Stephen Ulph is a political analyst specializing in the Islamic world and a managing editor at Jane’s Information Group.

1 Fully 17 of the 21 hijackers on 11 September were Saudis, while a total of 127 Saudis have been detained at Guantanamo Bay (by far the largest of any national contingent). In addition the activities of a number of the Kingdom’s 264 Islamic charities and the intentions of certain members of its numerous and deep-pocketed royals have come under scrutiny.

2 Statement from the Abu Hafs al-Masri Brigades, quoted in London-based Arabic newspaper al-Quds al-Arabi on Monday 17th November.

3 Abu Tareq Al-Asswad, in video recording posted in October on an al Qaeda website (anwar-islam.com).

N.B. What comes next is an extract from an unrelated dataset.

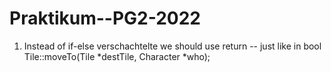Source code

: # Praktikum--PG2-2022

1. Instead of if-else verschachtelte we should use return -- just like in bool Tile::moveTo(Tile *destTile, Character *who);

4 Suleiman Al-Dosari, Sawt al-Jihad, issue no.2.

5Since December 2002 204 preachers and prayer leaders have been dismissed from their posts and several hundred more prohibited from preaching. The authorities have also suspended more than 1,300 religious officials, who were obliged to undergo re-training. A number of religious figures, including Shari’a judges, have since been imprisoned for failing to stay within the new guidelines.

6 Suleiman Al-Dosari, Sawt al-Jihad, issue no.4.

7 Famous for his Risala fi Asliha al-Dimar al-Shamil (‘Treatise on Weapons of Mass Destruction’) published on his own website in which he advocated their use on the basis of qiyas (analogy) with the Prophet’s employment of similarly foreign technology, the manganikon (‘catapult’) of the Byzantine Greeks.